» **Task objective**
Find the line in the entries below that contains "left eye: (350, 198)". Repeat it exactly, and every line after it through the line that contains "right ear: (294, 203)".
----- Records for this exercise -----
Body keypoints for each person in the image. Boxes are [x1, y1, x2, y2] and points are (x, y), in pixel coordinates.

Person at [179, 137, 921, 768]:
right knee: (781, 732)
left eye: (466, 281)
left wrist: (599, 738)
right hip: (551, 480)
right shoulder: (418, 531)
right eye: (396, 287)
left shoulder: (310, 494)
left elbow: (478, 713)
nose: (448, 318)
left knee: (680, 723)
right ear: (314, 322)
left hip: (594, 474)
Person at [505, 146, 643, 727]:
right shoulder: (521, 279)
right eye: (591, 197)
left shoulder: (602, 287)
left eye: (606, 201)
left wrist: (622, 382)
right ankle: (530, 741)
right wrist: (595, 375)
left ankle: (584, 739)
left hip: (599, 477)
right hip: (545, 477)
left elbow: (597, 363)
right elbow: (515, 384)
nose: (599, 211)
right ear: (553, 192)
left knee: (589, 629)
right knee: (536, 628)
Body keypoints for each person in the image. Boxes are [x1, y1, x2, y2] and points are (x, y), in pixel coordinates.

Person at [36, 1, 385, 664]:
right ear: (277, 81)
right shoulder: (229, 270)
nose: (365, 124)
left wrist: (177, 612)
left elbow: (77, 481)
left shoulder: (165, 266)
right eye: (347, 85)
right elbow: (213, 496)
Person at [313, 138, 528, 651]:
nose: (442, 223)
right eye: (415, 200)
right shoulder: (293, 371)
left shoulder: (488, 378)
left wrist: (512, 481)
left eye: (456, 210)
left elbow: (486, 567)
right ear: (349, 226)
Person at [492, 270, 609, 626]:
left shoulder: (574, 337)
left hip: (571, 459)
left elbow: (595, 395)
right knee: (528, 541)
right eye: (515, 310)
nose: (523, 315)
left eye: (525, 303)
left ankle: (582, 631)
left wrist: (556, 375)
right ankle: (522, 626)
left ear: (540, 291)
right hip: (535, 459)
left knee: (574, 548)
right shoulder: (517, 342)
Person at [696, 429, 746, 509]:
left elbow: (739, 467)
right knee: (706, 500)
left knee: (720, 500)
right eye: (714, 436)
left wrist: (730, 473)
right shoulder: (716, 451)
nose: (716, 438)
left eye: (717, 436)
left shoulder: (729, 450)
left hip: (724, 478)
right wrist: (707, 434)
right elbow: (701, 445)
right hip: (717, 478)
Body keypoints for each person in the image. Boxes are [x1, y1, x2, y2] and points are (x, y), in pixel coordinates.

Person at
-----
----- Records for this exercise -----
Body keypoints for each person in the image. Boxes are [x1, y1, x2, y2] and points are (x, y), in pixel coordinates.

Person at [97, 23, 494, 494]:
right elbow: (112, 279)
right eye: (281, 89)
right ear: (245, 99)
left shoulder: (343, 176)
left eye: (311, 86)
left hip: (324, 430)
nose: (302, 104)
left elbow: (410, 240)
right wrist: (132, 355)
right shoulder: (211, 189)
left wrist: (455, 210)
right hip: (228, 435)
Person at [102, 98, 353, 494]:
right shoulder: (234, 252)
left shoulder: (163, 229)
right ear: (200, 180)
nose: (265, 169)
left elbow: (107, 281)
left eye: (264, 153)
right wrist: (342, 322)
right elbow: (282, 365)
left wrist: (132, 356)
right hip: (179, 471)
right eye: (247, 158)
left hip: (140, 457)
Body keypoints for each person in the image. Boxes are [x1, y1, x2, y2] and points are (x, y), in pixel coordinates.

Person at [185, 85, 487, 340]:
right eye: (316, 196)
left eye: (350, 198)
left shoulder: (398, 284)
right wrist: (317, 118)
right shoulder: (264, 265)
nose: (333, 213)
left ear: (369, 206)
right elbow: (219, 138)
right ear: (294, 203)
-----
» **Task answer**
left eye: (350, 198)
left shoulder: (398, 284)
right wrist: (317, 118)
right shoulder: (264, 265)
nose: (333, 213)
left ear: (369, 206)
right elbow: (219, 138)
right ear: (294, 203)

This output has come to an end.